Massacre de civis, Israel atira contra a multidão que ataca a ajuda: o número sobe para 104 mortos e 760 feridos

O número de mortos de palestinos mortos pelas forças israelenses enquanto esperavam por ajuda alimentar em Gaza aumentou para 104, disse o Ministério da Saúde de Gaza, acrescentando que pelo menos 760 palestinos ficaram feridos.

“Durante a entrada dos camiões de ajuda no norte de Gaza, os residentes cercaram os camiões”, cujo trânsito os soldados israelitas asseguravam, e “saquearam os mantimentos”. houve pelo menos 50 mortos e mais de 100 feridos (70 mortos e 250 feridos segundo o Hamas).”No incidente – diz o exército – dezenas de pessoas foram pisoteadas pela multidão.” Fontes militares relatam que os soldados “dispararam contra aqueles que cercaram os camiões” e que a multidão “aglomerou-se de forma a constituir uma ameaça para as tropas”.

Na ausência de uma contagem oficial do Ministério da Saúde de Gaza, com estas vítimas as mortes na Faixa ultrapassariam os 30.000, visto que ontem foram confirmadas 29.954 desde o início da guerra, a 7 de Outubro. Além disso, estima-se que mais de 7.000 corpos permaneçam sob os escombros. “Nós responsabilizamos a administração dos EUA, a comunidade internacional, a ocupação e as organizações internacionais pela morte de civis famintos nas mãos da ocupação”, acrescentou o governo de Gaza.

O grupo acusou a “ocupação” de tentar “matar de fome” os habitantes de Gaza e disse que mais de 700 mil pessoas sofrem de fome no norte da Faixa.

“O ataque foi premeditado e intencional, no contexto do genocídio e da limpeza étnica do povo da Faixa de Gaza. O exército ocupante sabia que estas vítimas tinham vindo para esta área para obter alimentos e ajuda, mas matou-as a sangue frio” lemos na nota.
Por seu lado, a Jihad Islâmica – que elevou o número de mortos para 150 – afirmou que “este massacre só aumentará a determinação do nosso povo contra a máquina assassina sionista”.

Ontem entraram na Faixa 116 camiões de ajuda humanitária – 92 dos quais pela passagem de Kerem Shalom, na fronteira com Israel, e 24 pela passagem de Rafah, que liga ao Sinai egípcio – uma quantidade insuficiente dadas as necessidades urgentes da Faixa.

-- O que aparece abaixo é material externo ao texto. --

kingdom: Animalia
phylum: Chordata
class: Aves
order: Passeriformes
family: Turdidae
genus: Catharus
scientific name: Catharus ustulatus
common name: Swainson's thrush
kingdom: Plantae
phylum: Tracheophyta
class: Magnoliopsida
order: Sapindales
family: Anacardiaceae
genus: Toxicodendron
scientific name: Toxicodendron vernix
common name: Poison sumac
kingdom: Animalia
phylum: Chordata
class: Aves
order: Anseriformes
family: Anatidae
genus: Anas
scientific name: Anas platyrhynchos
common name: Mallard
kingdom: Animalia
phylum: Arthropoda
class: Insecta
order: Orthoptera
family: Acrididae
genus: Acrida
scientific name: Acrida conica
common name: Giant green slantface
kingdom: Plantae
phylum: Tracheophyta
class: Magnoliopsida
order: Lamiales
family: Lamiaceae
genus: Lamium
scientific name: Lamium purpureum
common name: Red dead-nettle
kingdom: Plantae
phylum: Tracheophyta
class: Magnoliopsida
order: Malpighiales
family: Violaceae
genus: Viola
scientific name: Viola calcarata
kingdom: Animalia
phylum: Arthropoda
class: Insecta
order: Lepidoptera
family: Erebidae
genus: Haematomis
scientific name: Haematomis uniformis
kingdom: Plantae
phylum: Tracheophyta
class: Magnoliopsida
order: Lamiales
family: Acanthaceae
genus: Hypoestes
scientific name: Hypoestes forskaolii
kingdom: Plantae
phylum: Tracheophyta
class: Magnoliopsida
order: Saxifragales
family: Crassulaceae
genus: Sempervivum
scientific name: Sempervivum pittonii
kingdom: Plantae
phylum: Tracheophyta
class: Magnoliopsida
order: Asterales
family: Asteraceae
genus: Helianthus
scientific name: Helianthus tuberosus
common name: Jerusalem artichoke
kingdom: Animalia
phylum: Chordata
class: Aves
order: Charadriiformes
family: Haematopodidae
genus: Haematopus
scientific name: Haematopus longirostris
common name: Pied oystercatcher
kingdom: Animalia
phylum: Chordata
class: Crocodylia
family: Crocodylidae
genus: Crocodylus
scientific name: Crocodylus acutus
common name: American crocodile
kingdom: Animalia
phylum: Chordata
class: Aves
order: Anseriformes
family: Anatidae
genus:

Segundo a UNRWA, cerca de 2.300 camiões entraram em Gaza em Fevereiro, 50% menos do que em Janeiro. Dada a dificuldade de introdução de ajuda humanitária por via terrestre, vários países – incluindo a Jordânia, o Egipto, o Qatar, a França e os Emirados Árabes Unidos – lançaram encomendas com alimentos e mantimentos por via aérea, uma estratégia que ontem beneficiou os habitantes do norte do país enclave pela primeira vez, mesmo que algumas lanchas tenham aterrissado por engano em território israelense.

De acordo com a reconstrução feita pelas FDI, citada pelo Times of Israel, enquanto a ajuda humanitária era entregue no norte da Faixa de Gaza, eclodiu uma luta em torno dos camiões em que os palestinianos saquearam os mantimentos.
“Durante o incidente, dezenas de habitantes de Gaza ficaram feridos no meio da multidão”, acrescentou o exército israelita, “e quando parte da multidão começou a mover-se em direcção às forças israelitas presentes na área – encarregadas de coordenar a entrada dos camiões – numa maneira que colocou as tropas em perigo, eles abriram fogo.”